• _What the task asks_: Copy word for word the stretch of the wheat yield enhancement network article from "Wheat School: Ramping" through "the cereal crop.".

• _Excerpt provided_:
• • • •

Wheat School: Ramping up yield enhancement networks (YEN)


Yield enhancement networks (YEN) for wheat have taken root in Canada and could play an important role in helping increase yields for the cereal crop.

Many Ontario growers were first exposed to YEN in 2020 at the SouthWest Agricultural Conference (SWAC). These networks are the brainchild of the research scientists at ADAS, a UK-based independent agricultural and environmental consultancy. “It’s kind of a competition, but the main focus is sharing information between farmers and learning from one another,” ADAS crop researcher Ruth Wade told RealAgriculture’s Peter Johnson in this SWAC interview.

The first YEN in Canada was established in Prince Edward Island and a group of Ontario wheat growers also embraced the concept for a pilot project in 2020. On this episode of Wheat School, Joanna Follings, Ontario Ministry of Agriculture, Food and Rural Affairs cereals specialist, reports on the findings of the first Ontario pilot project and discusses future plans for network activity.

“The goal is to identify the specific areas of management that may need to be improved or tweaked in each field,” says Follings. “Part of the project will be a modelling component where we determine yield potential across a specific field and help growers close the gap between their actual yield and yield potential.”

Follings notes interesting findings in the pilot YEN conducted by AGRIS Co-operative senior agronomist Dale Cowan and growers he works with in southwestern Ontario. Cowan and his group noted that nitrogen rates were not highly correlated with yield. However, there was a strong link between yield and higher plant populations. (Story continues after the video.)

For 2021, Follings says plans are in place to work with 20 locations in Ontario and 10 in Michigan. The YEN concept could be extended further across the province and potentially to other states in the fall.

“Growers will be competing to get higher yields and there will be an awards ceremony in the fall to identify those growers with the highest yield,” adds Follings. As well, growers who harvest the highest amount of their yield potential will be recognized.  Follings also notes growing enthusiasm for the project with excellent collaboration between OMAFRA, Grain Farmers of Ontario, University of Guelph and Michigan State.

• • • •

• _Recorded data_:
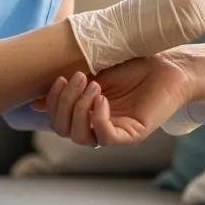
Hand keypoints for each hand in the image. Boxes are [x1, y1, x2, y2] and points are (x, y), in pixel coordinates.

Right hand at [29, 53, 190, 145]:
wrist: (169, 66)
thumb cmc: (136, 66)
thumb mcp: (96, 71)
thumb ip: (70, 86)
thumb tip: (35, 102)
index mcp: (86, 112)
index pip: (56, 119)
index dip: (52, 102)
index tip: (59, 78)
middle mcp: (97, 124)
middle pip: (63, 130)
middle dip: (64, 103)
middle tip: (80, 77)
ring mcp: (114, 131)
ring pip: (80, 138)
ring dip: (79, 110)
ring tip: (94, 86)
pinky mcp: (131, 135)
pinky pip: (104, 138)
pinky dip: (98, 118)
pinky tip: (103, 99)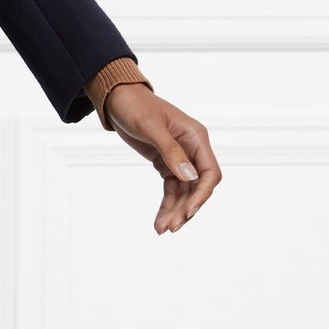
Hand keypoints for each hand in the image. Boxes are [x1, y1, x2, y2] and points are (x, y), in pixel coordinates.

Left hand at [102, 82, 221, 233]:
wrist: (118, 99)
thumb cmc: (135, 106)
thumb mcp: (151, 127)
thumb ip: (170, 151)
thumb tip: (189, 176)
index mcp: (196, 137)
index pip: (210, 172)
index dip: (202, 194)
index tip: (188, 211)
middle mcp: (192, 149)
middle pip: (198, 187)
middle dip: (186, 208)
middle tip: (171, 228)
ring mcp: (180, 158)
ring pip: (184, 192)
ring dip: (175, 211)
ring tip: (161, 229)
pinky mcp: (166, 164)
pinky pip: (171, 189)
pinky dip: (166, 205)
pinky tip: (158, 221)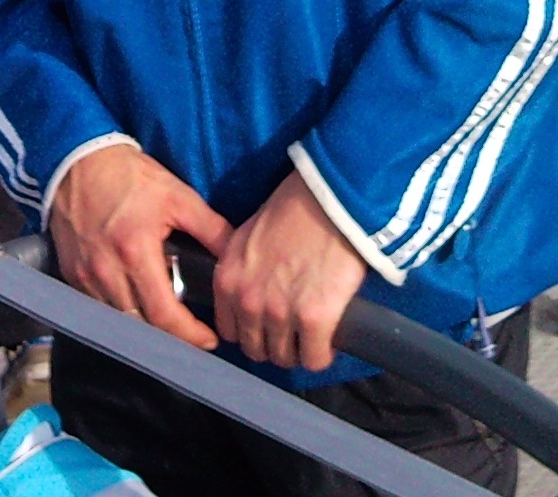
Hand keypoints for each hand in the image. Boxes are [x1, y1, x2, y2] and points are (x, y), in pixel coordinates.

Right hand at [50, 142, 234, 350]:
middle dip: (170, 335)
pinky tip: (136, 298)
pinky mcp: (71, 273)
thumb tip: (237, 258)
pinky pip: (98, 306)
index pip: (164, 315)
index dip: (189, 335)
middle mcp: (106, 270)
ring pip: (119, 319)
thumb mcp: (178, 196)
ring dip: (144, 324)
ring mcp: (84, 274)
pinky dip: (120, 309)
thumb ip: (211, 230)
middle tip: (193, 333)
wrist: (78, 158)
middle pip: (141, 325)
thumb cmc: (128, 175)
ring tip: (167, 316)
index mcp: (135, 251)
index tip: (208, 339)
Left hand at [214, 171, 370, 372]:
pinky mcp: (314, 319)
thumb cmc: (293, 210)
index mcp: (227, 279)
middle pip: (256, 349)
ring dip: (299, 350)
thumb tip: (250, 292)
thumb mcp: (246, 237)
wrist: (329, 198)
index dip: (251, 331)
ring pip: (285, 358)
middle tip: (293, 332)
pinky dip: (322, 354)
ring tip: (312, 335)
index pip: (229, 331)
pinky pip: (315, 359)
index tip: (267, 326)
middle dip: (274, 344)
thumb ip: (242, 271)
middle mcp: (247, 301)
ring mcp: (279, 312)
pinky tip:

• • • •

• _Task output_:
Wheat School: Ramping up yield enhancement networks (YEN)


Yield enhancement networks (YEN) for wheat have taken root in Canada and could play an important role in helping increase yields for the cereal crop.